- WHAT YOU SHOULD DO: Please update the records below by replacing "series" with "data series" wherever it occurs, leaving everything else unchanged. Omit the pictures from your answer.

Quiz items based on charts
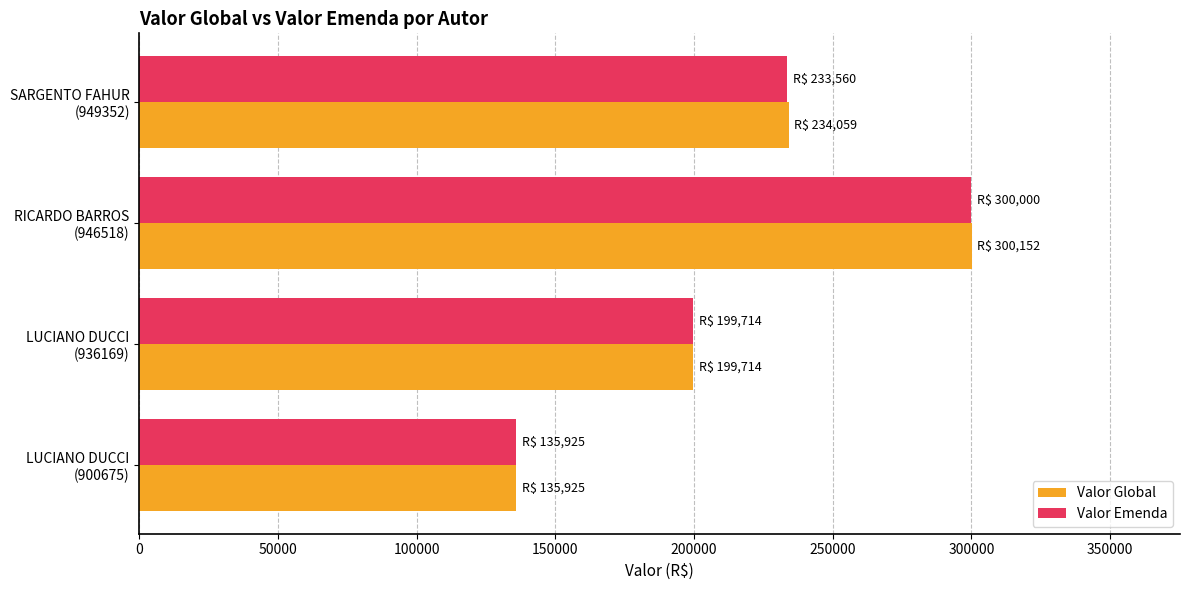

What is the difference between the second highest and minimum values in the Valor Emenda series?

97635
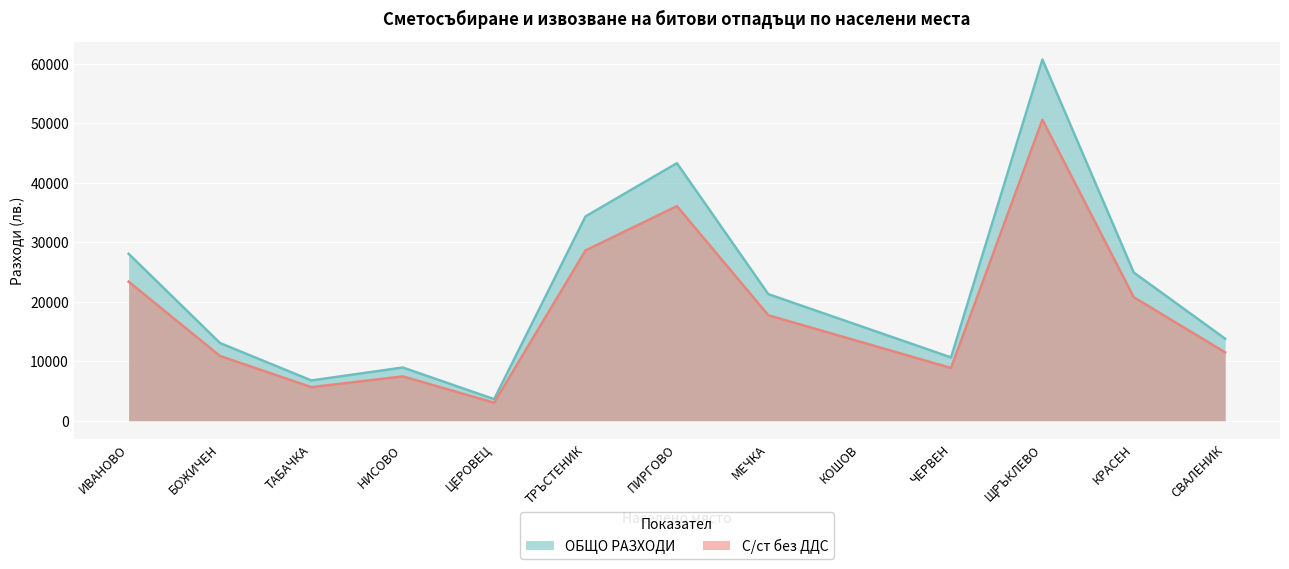

The С/ст без ДДС series shows 19206.7 at СВАЛЕНИК. True or false?

False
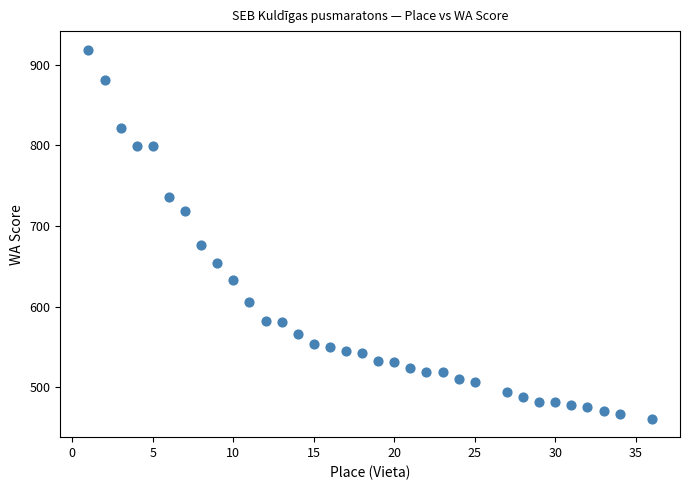

What Y value in the scatter plot is closest to 690?

677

- TASK RESULT:
What is the difference between the second highest and minimum values in the Valor Emenda data series?

97635

The С/ст без ДДС data series shows 19206.7 at СВАЛЕНИК. True or false?

False

What Y value in the scatter plot is closest to 690?

677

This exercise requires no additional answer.